Massachusetts has come out on top in a recent report published by the National Association of Insurance Commissioners. In a state-by-state study of auto insurance premiums, the NAIC report found that during the period from 2007 to 2009 Massachusetts saw a 12.7% decrease in personal auto insurance premiums, the largest decrease in the nation.
The average personal auto insurance premium in Massachusetts fell from approximately $1056.92 to $923.11 during the 2007-2009 time period totaling a median savings of $133.80. The Division of Insurance notes that this decrease also occurred at the same time when manage competition was being implemented in the Commonwealth.
“Managed competition helped Massachusetts drivers see premiums drop at a higher rate than the rest of the country, a benefit we expected to be part of this reform,” said Commissioner Murphy. “Consumers have a larger choice of company, coverage and cost under this system, and shopping around for auto insurance can maximize those benefits.”

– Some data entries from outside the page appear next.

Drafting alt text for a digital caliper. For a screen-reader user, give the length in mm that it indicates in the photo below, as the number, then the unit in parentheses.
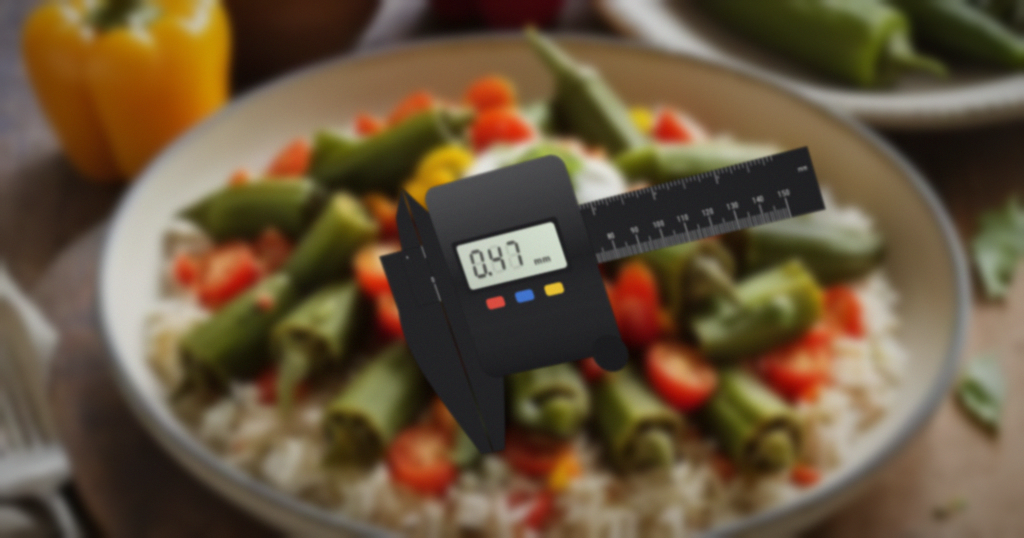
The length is 0.47 (mm)
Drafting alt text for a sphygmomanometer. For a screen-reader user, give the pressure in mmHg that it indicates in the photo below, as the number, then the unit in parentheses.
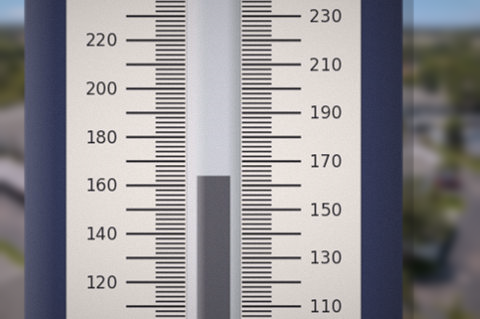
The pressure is 164 (mmHg)
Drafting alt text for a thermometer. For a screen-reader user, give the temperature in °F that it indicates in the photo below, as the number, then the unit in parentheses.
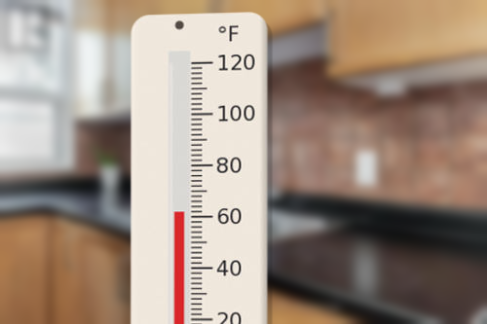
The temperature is 62 (°F)
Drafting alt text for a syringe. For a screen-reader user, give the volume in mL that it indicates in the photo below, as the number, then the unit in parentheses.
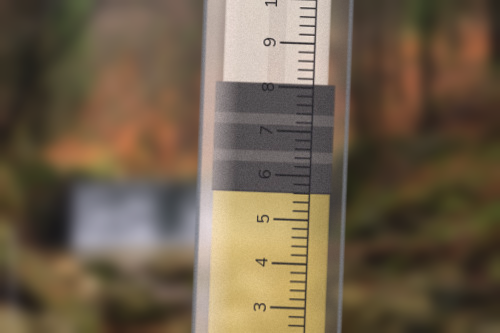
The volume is 5.6 (mL)
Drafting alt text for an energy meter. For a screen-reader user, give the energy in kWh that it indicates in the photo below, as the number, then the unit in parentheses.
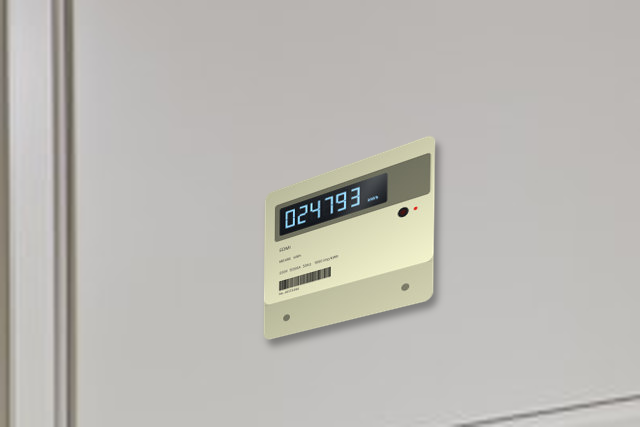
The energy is 24793 (kWh)
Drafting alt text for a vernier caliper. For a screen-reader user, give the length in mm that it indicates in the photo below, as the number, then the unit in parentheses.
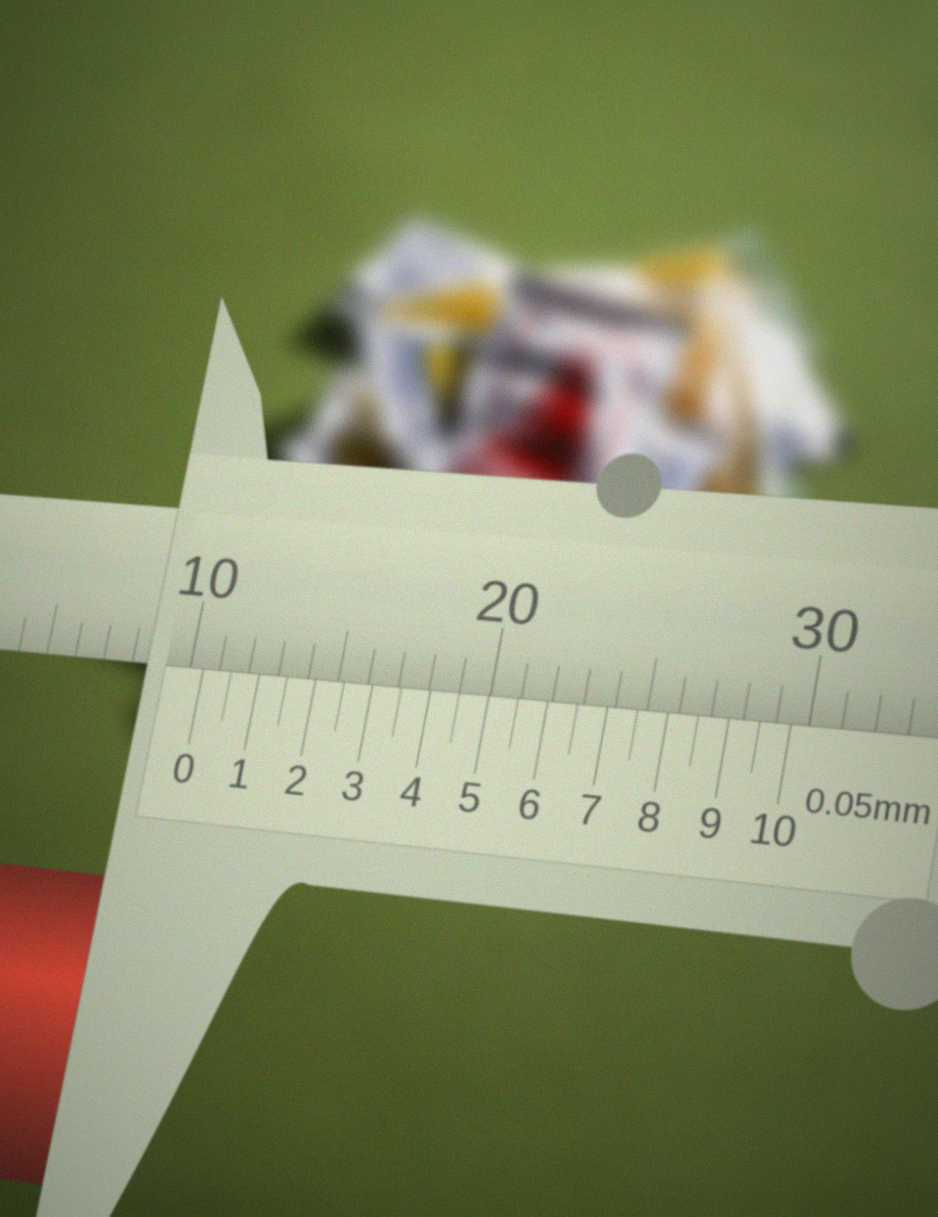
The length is 10.45 (mm)
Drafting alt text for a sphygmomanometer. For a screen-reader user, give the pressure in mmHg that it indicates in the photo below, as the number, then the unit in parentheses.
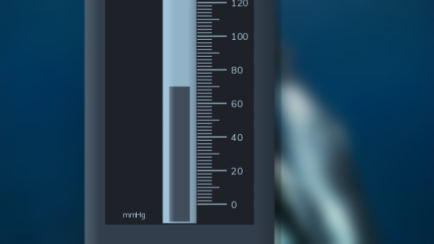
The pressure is 70 (mmHg)
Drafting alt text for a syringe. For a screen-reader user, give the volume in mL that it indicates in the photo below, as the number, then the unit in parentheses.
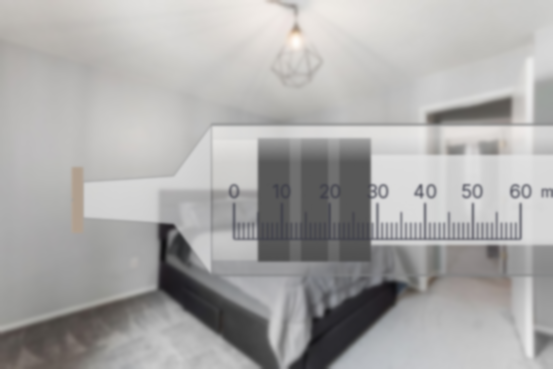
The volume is 5 (mL)
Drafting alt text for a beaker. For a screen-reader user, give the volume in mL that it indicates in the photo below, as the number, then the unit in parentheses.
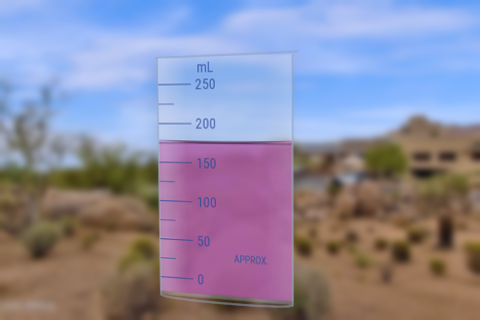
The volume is 175 (mL)
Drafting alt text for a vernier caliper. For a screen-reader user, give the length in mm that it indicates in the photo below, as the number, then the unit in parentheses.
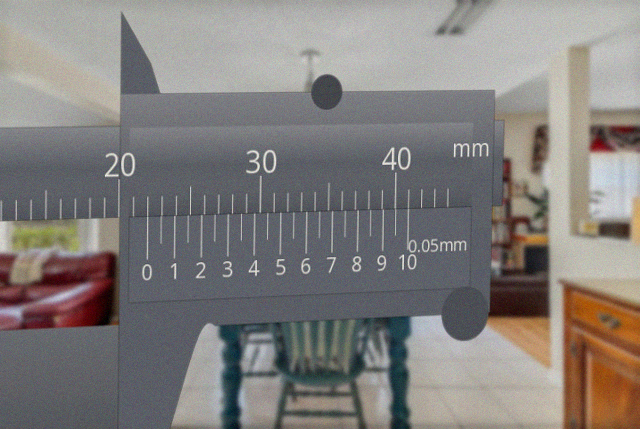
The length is 22.0 (mm)
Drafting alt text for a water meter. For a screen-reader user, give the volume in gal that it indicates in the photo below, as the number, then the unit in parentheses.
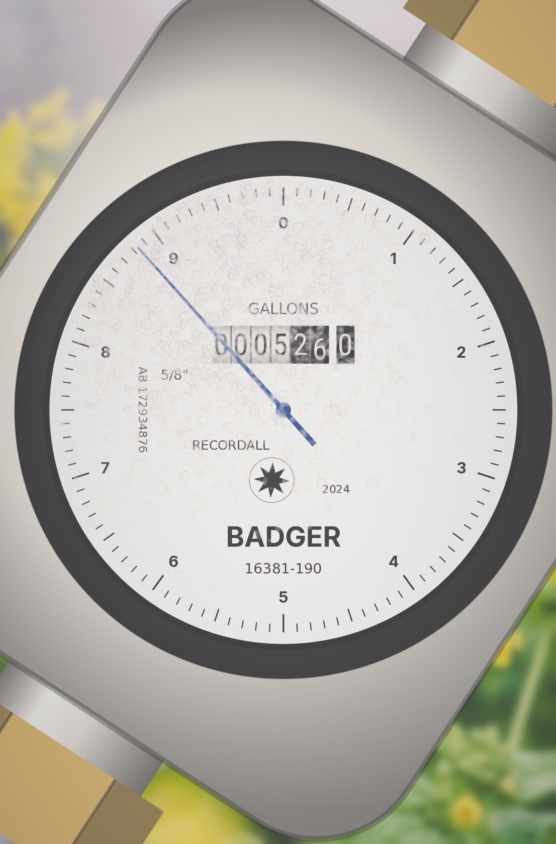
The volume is 5258.8 (gal)
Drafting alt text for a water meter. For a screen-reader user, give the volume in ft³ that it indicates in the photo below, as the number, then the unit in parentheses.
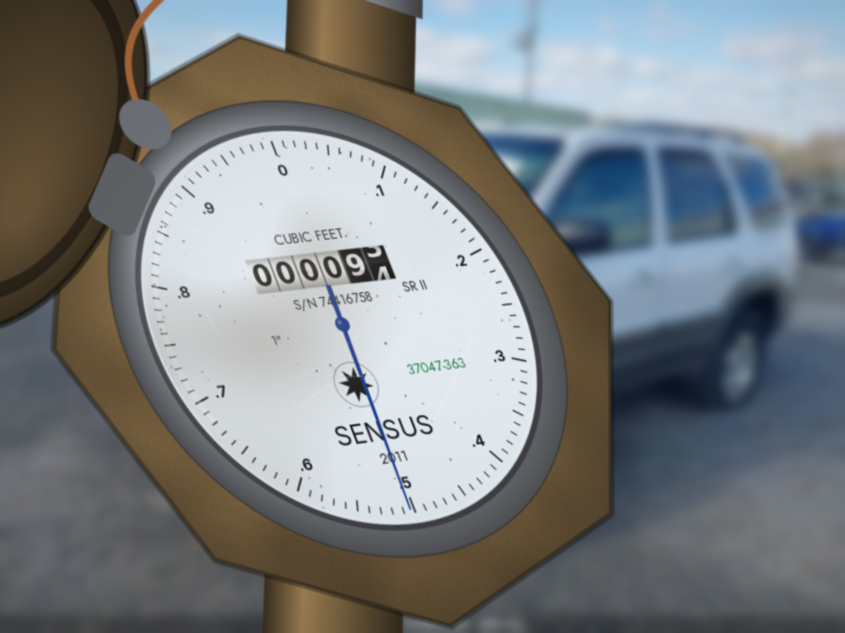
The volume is 93.50 (ft³)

Managed competition officially started in the Commonwealth in April 2008 to open “…up the marketplace to allow insurance companies to set their own rates and compete for customer’s business.” Since this transition, says the DOI, Massachusetts has added 13 new insurance companies in addition to the 19 already established here under the old system. Of those 13, three of the four of the nation’s largest carriers, GEICO, Progressive and Allstate have opened up for business here.
The NAIC’s annual report was created in response to the rise in interest and attention now placed on auto insurance rates across the country.